Hz. Ömer’in endişe ettiği, şeytanın ise çok iyi bildiği ve kullandığı bir beşerî zaafımızın nice nesilleri helâke sürüklediğine dair örnekler Kur’ân kıssalarının da ortak temasını teşkil eder. Bu zaafı, bizim tevhide bağlılıktaki ciddiyetimizi sınamak amacıyla manevî yapımıza yerleştirilmiş bulunan bir nevi “putperestlik geni” olarak da tasavvur edebiliriz. Helâk olan kavimlerin hikâyelerinde hep bu genin hakimiyeti söz konusudur. Zira bu gen her an uyanmak için fırsat kollamaktadır; fırsatı bulduğu anda kimi zaman evvelâ masum kılıklara bürünerek insanı yoldan çıkarır, kimi zaman da iyice azıtarak insanın bütün benliğini esareti altına alır ve onu Rabbine karşı meydan okuyacak kadar cür’etkâr hale getirir. Musa kavminin henüz denizi yarıp geçmiş ve Firavundan kurtulmuşken putları olan bir kabileye özenerek Musa aleyhisselâma “Bize de bir put yapsana” deyişleri, bu genin uyanmak için hiçbir fırsatı kaçırmadığını bize açıkça gösteriyor.[7] Onun için, beşer âleminde iyi veya kötü herhangi bir kimsenin sürekli övgülere mazhar olduğunu ve kendisine olağanüstü özelliklerin yakıştırılmaya başladığını gördüğünüzde, bilin ki bu gen faaliyete geçmiş ve asıl büyük hedefine doğru mesafe kat etmeye başlamıştır. Kişinin ona mağlûp olup olmaması veya ondan kolaylıkla kurtulup kurtulamaması ise, vaziyeti ne kadar erken fark ettiğine ve gereken tedbirleri almakta kusur edip etmediğine bağlı bir durumdur.

***

Kudsiyet Allah’a, ismet peygamberlere ait

Gerek Kur’ân-ı Kerimin başından sonuna kadar tekrar tekrar vurguladığı, gerekse hayatın bize her vesileyle gösterdiği bir gerçek varsa, o da, kusurdan ve hatâdan münezzeh oluşu ifade eden “kudsiyet” sıfatının sadece Allah’a mahsus olduğudur. Bunun yanı sıra, sadece peygamberlere mahsus olan bir de “ismet” sıfatı vardır ki, bu da günah işlemekten korunmuş olmayı ifade eder. Gerçi ismet sıfatı da peygamberlerin hiçbir hatâ yapmadıkları anlamına gelmez; lâkin peygamberlerin yaptıkları hatâlar mutlaka vahiyle tashih edilmiştir. Meselâ İslâm güçlenmeden önce esirleri fidye karşılığında serbest bırakma,[8] münafıklara savaştan geri kalmaları için izin verme,[9] âmâ zâtın sualini mühimsememe[10] konularında Resulullahı muhatap alan uyarılar, peygamberlerin dahi bütünüyle hatâdan münezzeh olmadıklarını, ancak nadiren de olsa yaptıkları hatâların vahiyle düzeltildiğini ve bu sayede onların ümmete her bakımdan güzel bir nümune (üsve-i hasene)[11] teşkil ettiklerini gösteren örneklerdir.

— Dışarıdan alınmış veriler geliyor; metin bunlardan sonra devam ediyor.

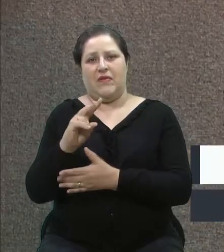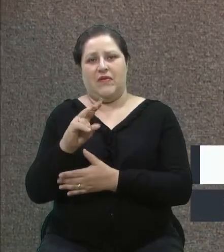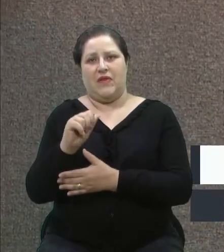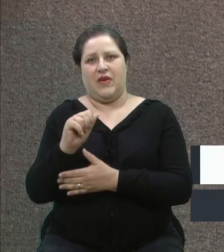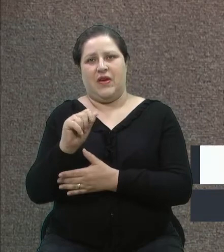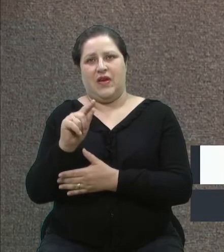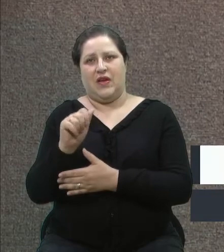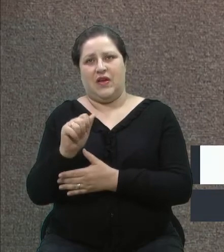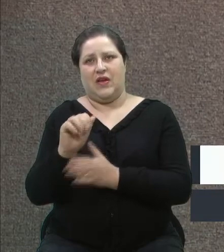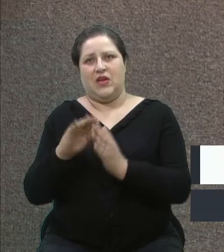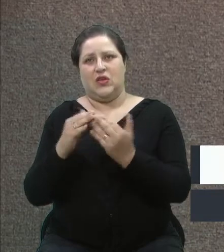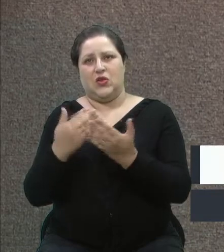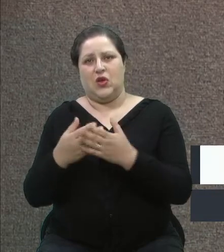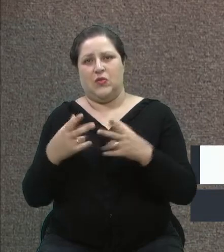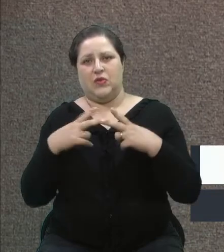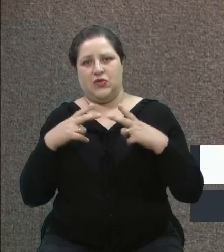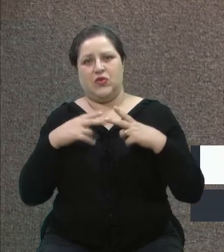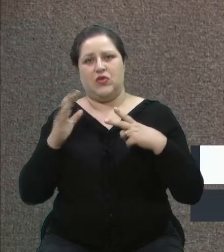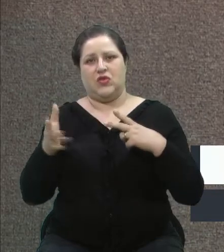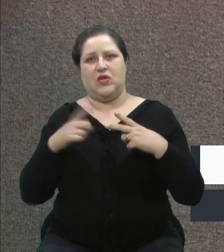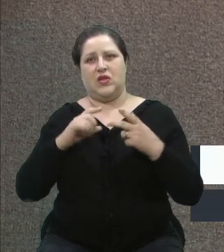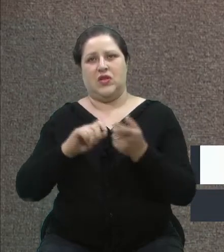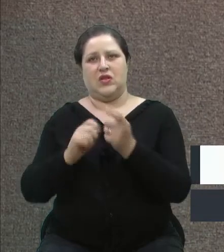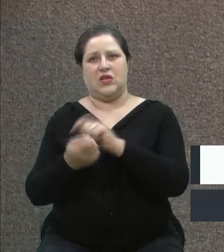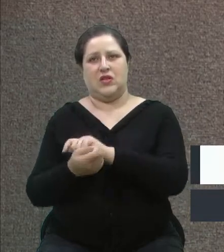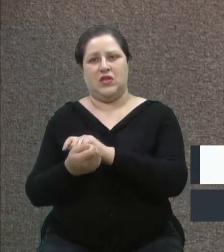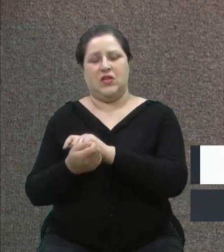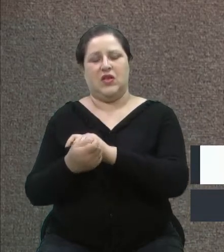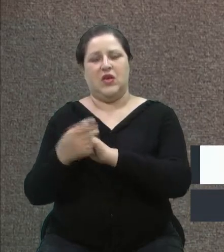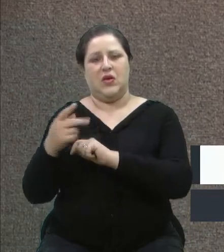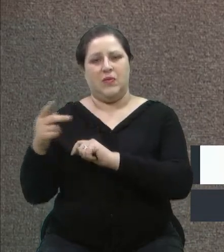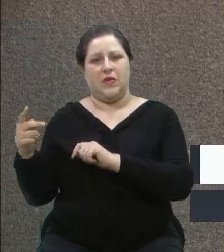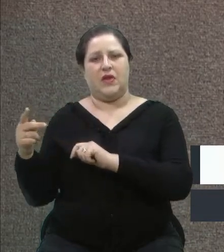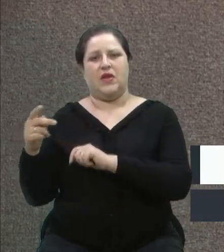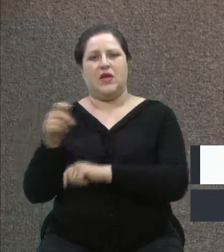conhecimento, principalmente na área de informática. Muito obrigado, senhor presidente.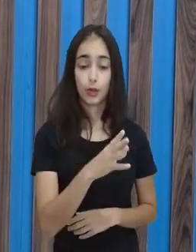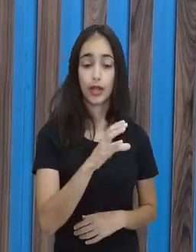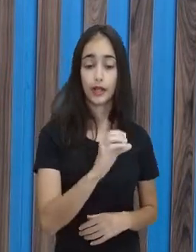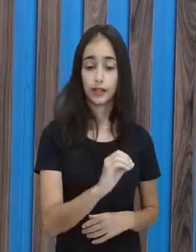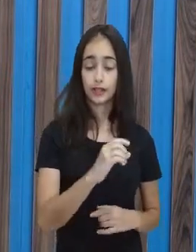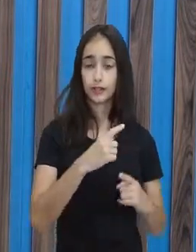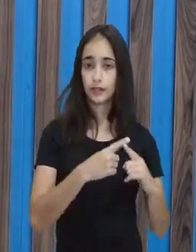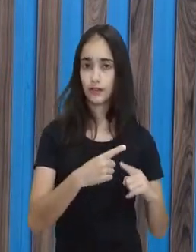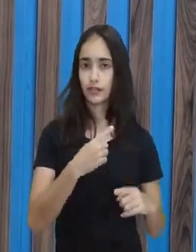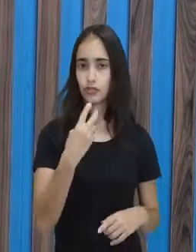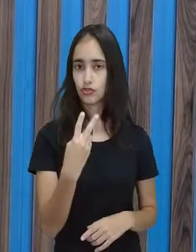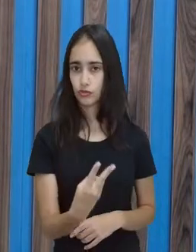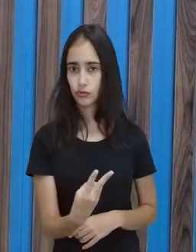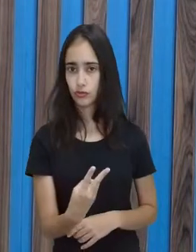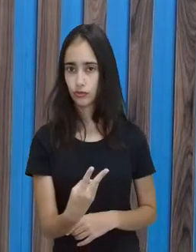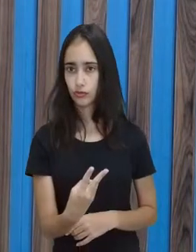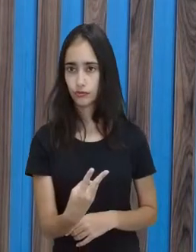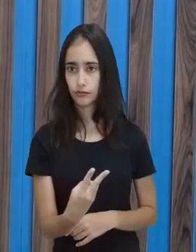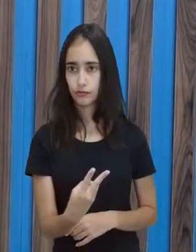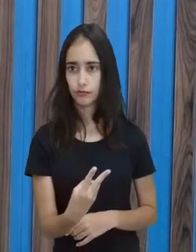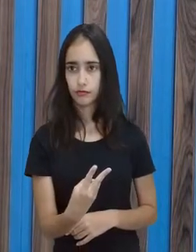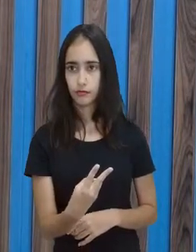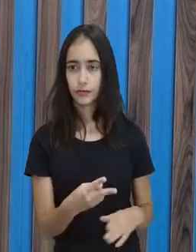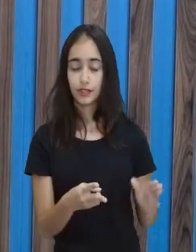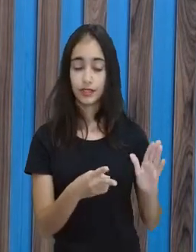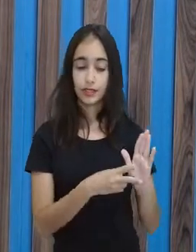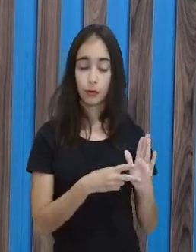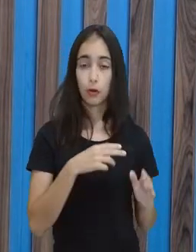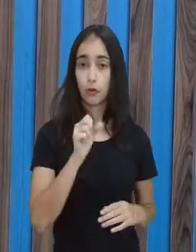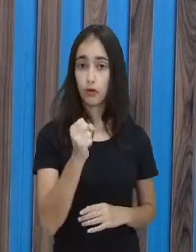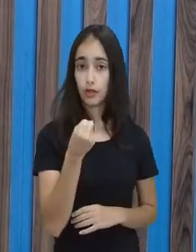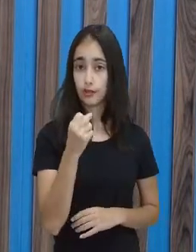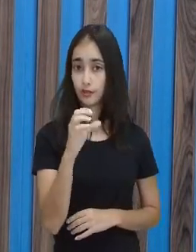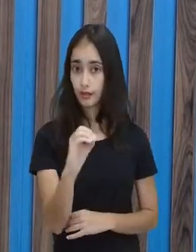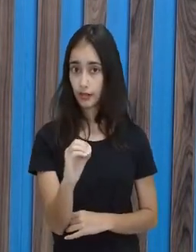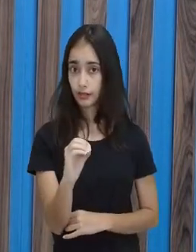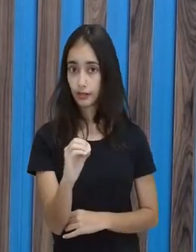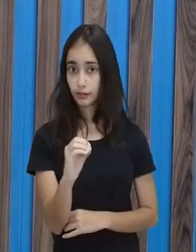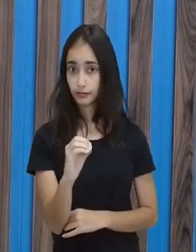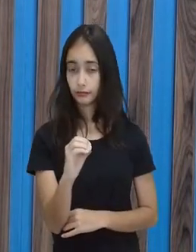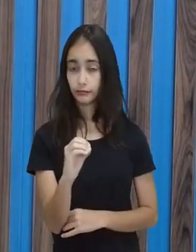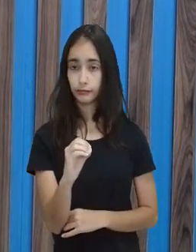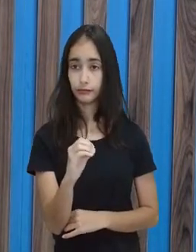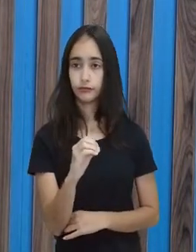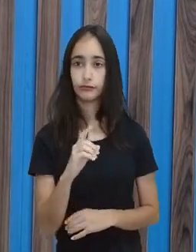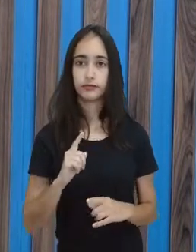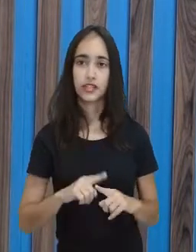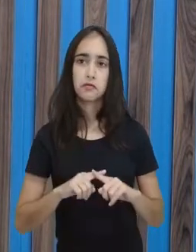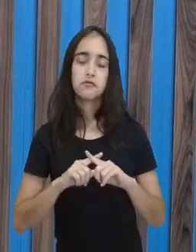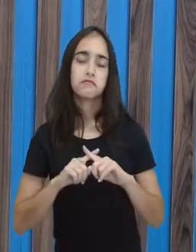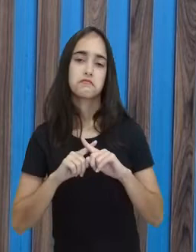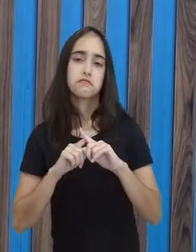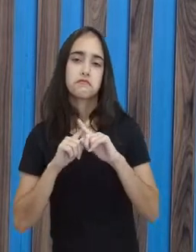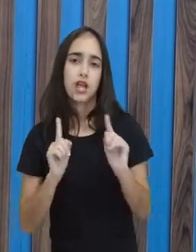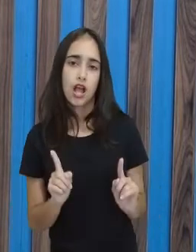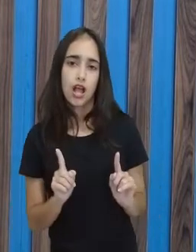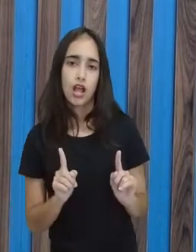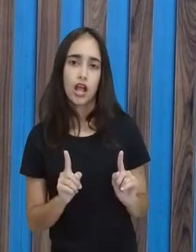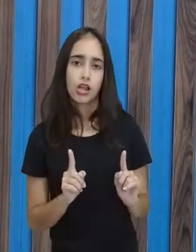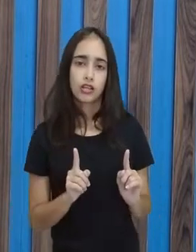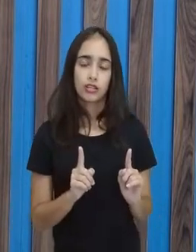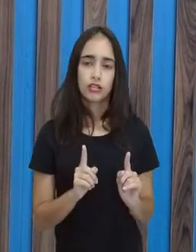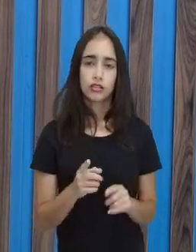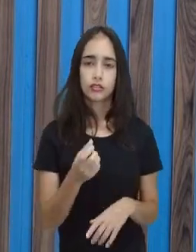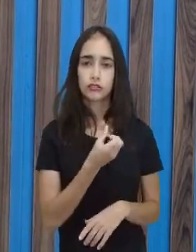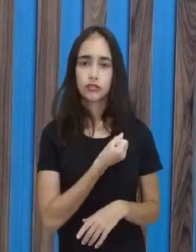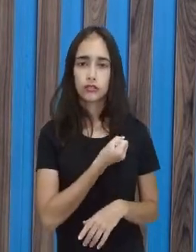vai dar 80. Mas esta equação aqui tem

Peygamberlere mahsus olan ismet sıfatına onlardan başka hiç kimsenin sahip olmadığı üzerinde ulema ittifak etmiştir. Bu gerçeğin en aşikâr örneği ise Resulullahın Sahabîleridir. Ümmetin en hayırlıları oldukları hem Kur’ân’ın işaretiyle,  hem de ümmetin ittifakıyla sabit olan ve bir kısmı hayatta iken Cennetle müjdelenen Ashab-ı Kiramın en önde gelenlerinin dahi hatâdan korunmuş olmadığı bütün ümmetin malûmudur.

Bütün bunların hiç tartışma götürmeyecek bir açıklıkla ortaya koyduğu ve kesinlikle iman etmemiz gereken husus şudur:

Allah’ın Resulünden başka hiçbir kimse, hiçbir âlim, hiçbir mürşid, hiçbir şeyh, hiçbir müçtehid, hiçbir imam, hiçbir üstad, hiçbir lider ismet sıfatına mazhar değildir, yani ma’sum değildir, yani hatâsız değildir.[12]

***

Peygamberler ve gayb bilgisi

Bu arada, ismet sıfatının bilgi ile bir ilgisinin bulunmadığını da kaydetmeden geçmeyelim. Peygamberlerin ma’sumiyeti onların günahtan korunmuş olduklarını ifade eden bir durumdur, yoksa onların herşeyi bilen ve bu arada gayba muttali olan kimseler olduğunu göstermez. Gerçi peygamberlerin verdikleri haberlerin büyük ekseriyeti gayb haberidir: iman esasları, kıyamet, âhiret, melekler, geçmiş kavimlerin kıssaları gibi. Ancak bunlar Allah tarafından kendilerine vahyedilmiş olan bilgilerdir; vahyedilmeyen hususlarda ise peygamberlerin gayb bilgisine karşı durumları bizim gibi beşer seviyesindedir:


De ki: Peygamberlerin ilki ben değilim. Bana veya size ne yapılacağını da ben bilemem. Ben sadece bana vahyedilene uyarım; çünkü ben apaçık bir uyarıcıyım.[13]

De ki: Allah dilemedikçe benim kendime ne bir faydam dokunur, ne de bir zararım. Eğer ben gaybı bilmiş olsaydım bundan pek çok yarar sağlardım; kötülük de bana dokunmazdı. Oysa ben iman edecek olanlara bir uyarıcı ve bir müjdeleyiciyim, o kadar.[14]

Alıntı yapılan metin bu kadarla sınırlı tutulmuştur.